Straus argues that investors who buy active ETFs want strategies that truly differ from the index and justify their fees. Among his clients, “they're looking for active share, they're looking for high conviction, because the passive side of the market is well covered.” He believes that raises the bar for what counts as legitimate active management.

Additionally, the dominance of cheap passive beta has “brought renewed attention on the kind of active management that people are looking for,” which means more concentrated, differentiated portfolios rather than “as broad an exposure as you possibly get,” added Straus.

Yet, Andrea Hallett, vice president and portfolio manager at Mackenzie Investments emphasized, the ETF is simply one of several interchangeable tools for accessing a desired market exposure and shouldn’t be a goal in and of itself. She explained how they weigh ETFs against futures and mutual funds on a case‑by‑case basis, asking which instrument delivers the target exposure at the lowest total cost and with the right implementation profile.

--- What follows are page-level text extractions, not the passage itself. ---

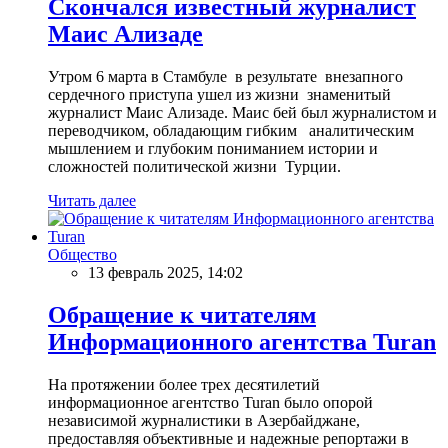
Скончался известный журналист
Маис Ализаде
Утром 6 марта в Стамбуле в результате внезапного
сердечного приступа ушел из жизни знаменитый
журналист Маис Ализаде. Маис бей был журналистом и
переводчиком, обладающим гибким аналитическим
мышлением и глубоким пониманием истории и
сложностей политической жизни Турции.
Читать далее
Общество
13 февраль 2025, 14:02
Обращение к читателям
Информационного агентства Turan
На протяжении более трех десятилетий
информационное агентство Turan было опорой
независимой журналистики в Азербайджане,
предоставляя объективные и надежные репортажи в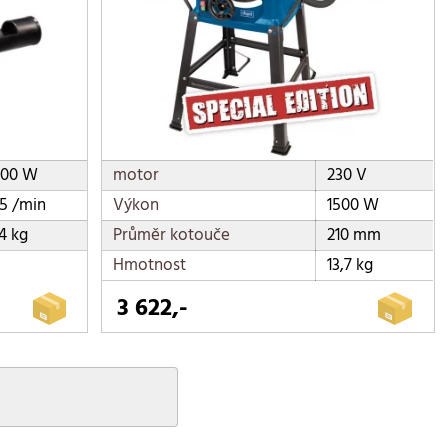
400 W
motor
230 V
25 /min
Výkon
1500 W
4 kg
Průměr kotouče
210 mm
Hmotnost
13,7 kg
3 622,-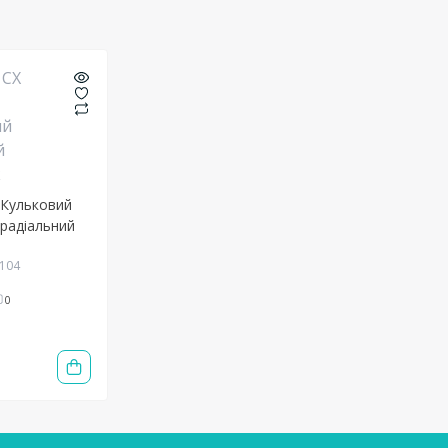
 Кульковий
радіальний
1104
0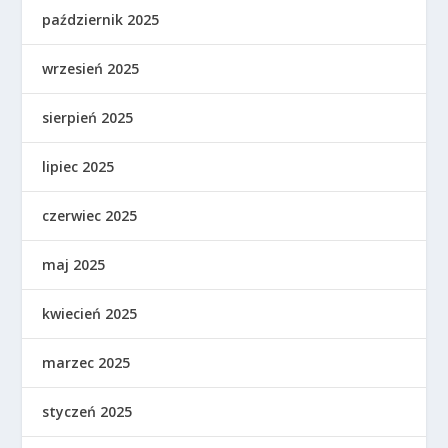
październik 2025
wrzesień 2025
sierpień 2025
lipiec 2025
czerwiec 2025
maj 2025
kwiecień 2025
marzec 2025
styczeń 2025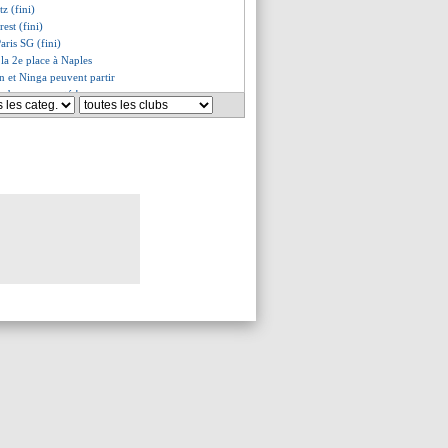
z (fini)
est (fini)
aris SG (fini)
 la 2e place à Naples
n et Ninga peuvent partir
asbourg reporté !
chute encore !
'arrête plus, la Roma cale
rasbourg, les compos
es, les compos
antes, les compos
le, les compos
ims, les compos
-Angers, les compos
les compos
s SG, les compos
es compos
, les compos
ang, le club ouvre la porte
 joueur du mois de novembre
elles pistes pour Kurzawa
réen pour remplacer Ikoné ?
chaîne
ciedad veut Rafinha
propose ses services
othen épingle les dirigeants !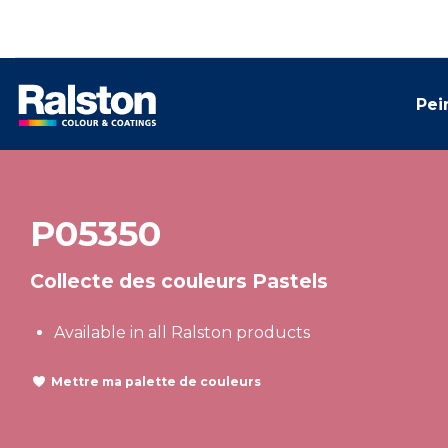
Pei
P05350
Collecte des couleurs Pastels
Available in all Ralston products
Mettre ma palette de couleurs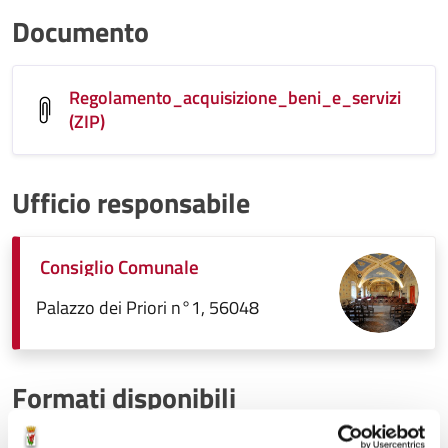
Documento
Regolamento_acquisizione_beni_e_servizi
(ZIP)
Ufficio responsabile
Consiglio Comunale
Palazzo dei Priori n°1, 56048
Formati disponibili
Zip.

In that framework, their biggest ETF allocations tend to sit in passive equity, whether regional or single‑country, but they also use active equity ETFs where those make sense alongside other vehicles.

When it comes to choosing between in‑house products and external ones, Hallett is blunt that cost is a major swing factor. At the fund level, “our ETFs come with zero management fee on them for our mutual funds, because the mutual funds charge an equity at the top level,” she noted, which gives internal ETFs an edge on headline fees.

But she also stressed that this advantage is not absolute. For a big US equity position that is meant to be tactical, she noted that the management fee rebate “doesn't make that much of a difference,” because in that context, trading costs will dominate the outcome.

“There's not a hard and fast rule for anything. Everything in investment comes with a trade-off so it's really weighing those trade-offs and figuring out what is the most efficient way to get the exposure that we're looking for,” said Hallett.